We thought we would do it again at Pentecost – but God reminded us that he was in control and would tell us what to do through the community. So ten days after Easter, someone said she had enjoyed church on Easter day at our house so much, could she come every week? Of course we didn't have a church but as I tried to think what to say she filled in the blanks! '10.30, your house on Sunday?' 'Sure!' And so the next Sunday, church began. The lady who asked me has never been, but that first Sunday, two families came and we saw our first person become a Christian a couple of weeks later on 24th April. We saw her life transform and she was the first to be baptised. Praise God we have seen others come to faith and be baptized too.
As we continued to work in the community the number of people exploring faith grew and we moved out of my house, first to the new school hall then into the community centre. We became a recognised church called The Stowe and part of the Baptist Union of Great Britain at the start of 2013.

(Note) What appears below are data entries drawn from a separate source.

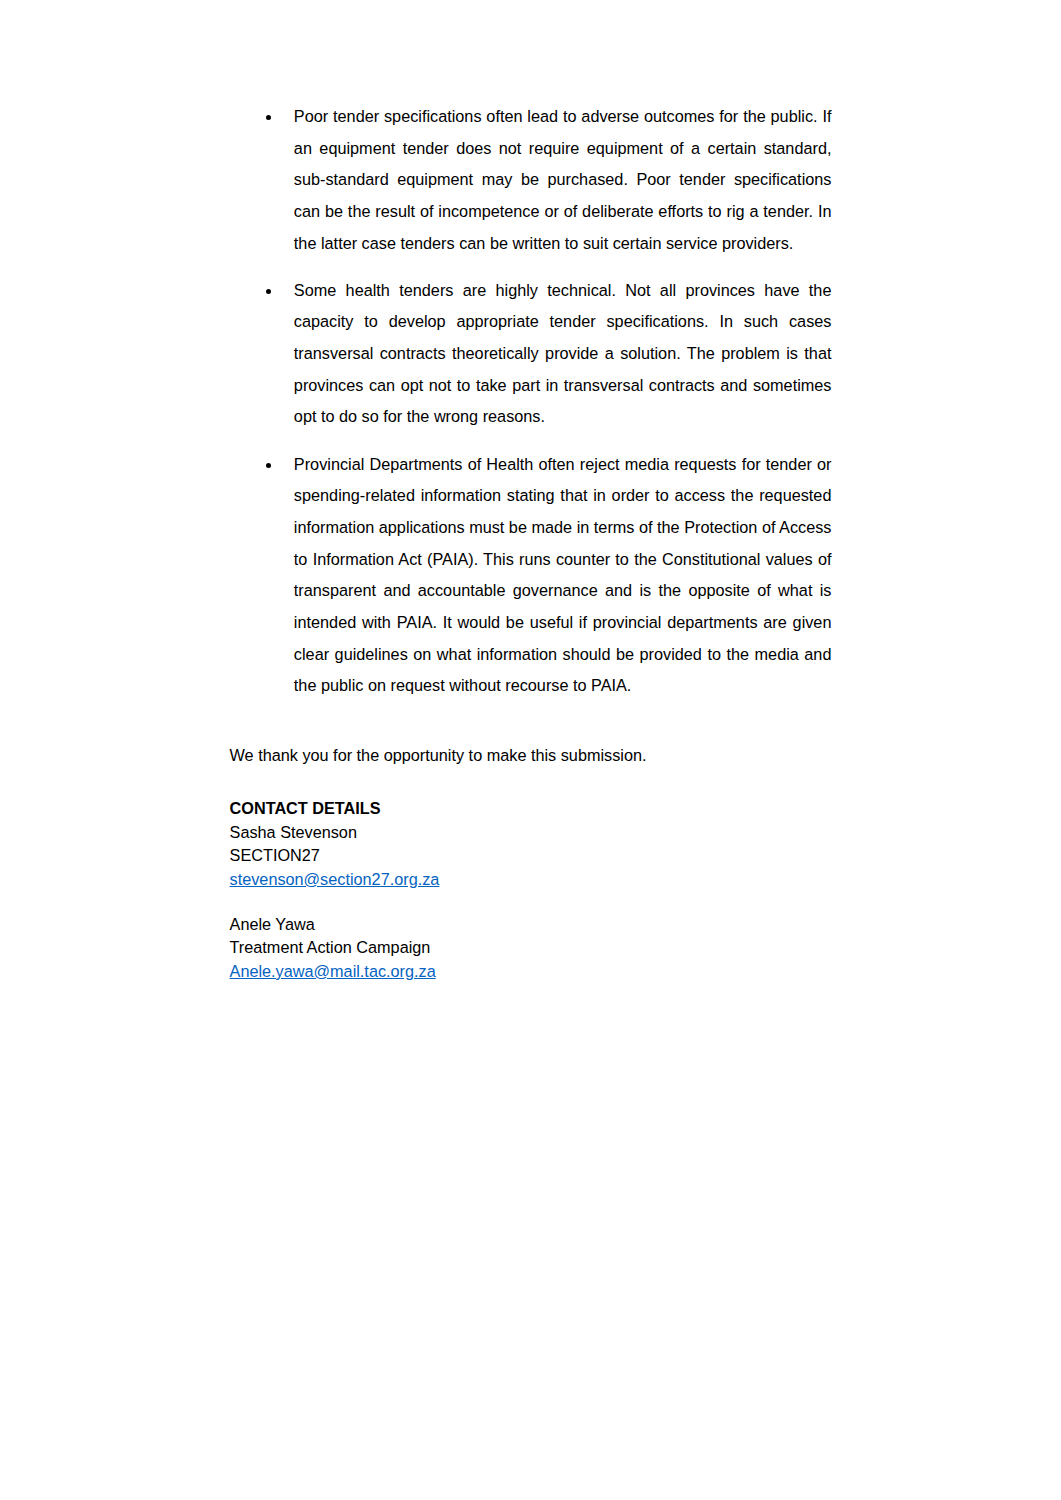Poor tender specifications often lead to adverse outcomes for the public. If an equipment tender does not require equipment of a certain standard, sub-standard equipment may be purchased. Poor tender specifications can be the result of incompetence or of deliberate efforts to rig a tender. In the latter case tenders can be written to suit certain service providers.
Some health tenders are highly technical. Not all provinces have the capacity to develop appropriate tender specifications. In such cases transversal contracts theoretically provide a solution. The problem is that provinces can opt not to take part in transversal contracts and sometimes opt to do so for the wrong reasons.
Provincial Departments of Health often reject media requests for tender or spending-related information stating that in order to access the requested information applications must be made in terms of the Protection of Access to Information Act (PAIA). This runs counter to the Constitutional values of transparent and accountable governance and is the opposite of what is intended with PAIA. It would be useful if provincial departments are given clear guidelines on what information should be provided to the media and the public on request without recourse to PAIA.
We thank you for the opportunity to make this submission.
CONTACT DETAILS
Sasha Stevenson
SECTION27
stevenson@section27.org.za
Anele Yawa
Treatment Action Campaign
Anele.yawa@mail.tac.org.za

We have continued to seek to unconditionally love and bless the community and we have worked alongside people of all faiths and none to establish a charitable community association and build healthy partnerships between the community and wider bodies such as the council and developers. The line between church and community is very blurred but we believe God is in it all and we have seen him bless this estate. This is very encouraging as the current houses are just the first 875 of 4,500 so we have a long way to go yet.
I'd love to share more with you about how God has worked in the local community – through giving us a word to wash the feet of the community, resulting in regular pamper nights, and another word about an empowerment course. I'd like to tell you more about the people who have come to faith, about healings, and lives that have been changed. I'd love to tell you about our community activities, community trips, church camping weekends, our schools' work and my years as chair of governors in the new school and our new work with children, youth and families. But there isn't space for it all!
One of the greatest blessings is seeing new Christians grasping the vision to love and bless this community, some even taking on leadership.
This is particularly significant now as I've now been appointed the Pioneer Mission Enabler for the Southern Counties Baptist Association (SCBA). I'm supporting communities and projects already taking place in the region,helping people to build on mature church traditions and explore what pioneer mission looks like in their context. I'm working alongside people engaging with existing communities and helping to identifying new housing areas, make connections with other community stakeholders and create partnerships. It's exciting to see opportunities already developing.
It's a half-time role so I'll still be at The Stowe and I see the new job as being very much connected to the practical work on the ground. The words 'teaching hospital' come to mind because when people come to visit to see what we're doing here and join in, God seems to inspire them to go and love and bless their own communities. Also some of the community here are keen to support other churches locally; it's part of them being connected to the wider church.
Of course there are and will continue to be many challenges within the Stowe and SCBA as we seek to pioneer. New churches are fragile – people who explore faith come and go as the parable of the sower tells us. But God has done more than we could have asked or imagined and I look forward to joining in with what he is continuing to do both locally and regionally.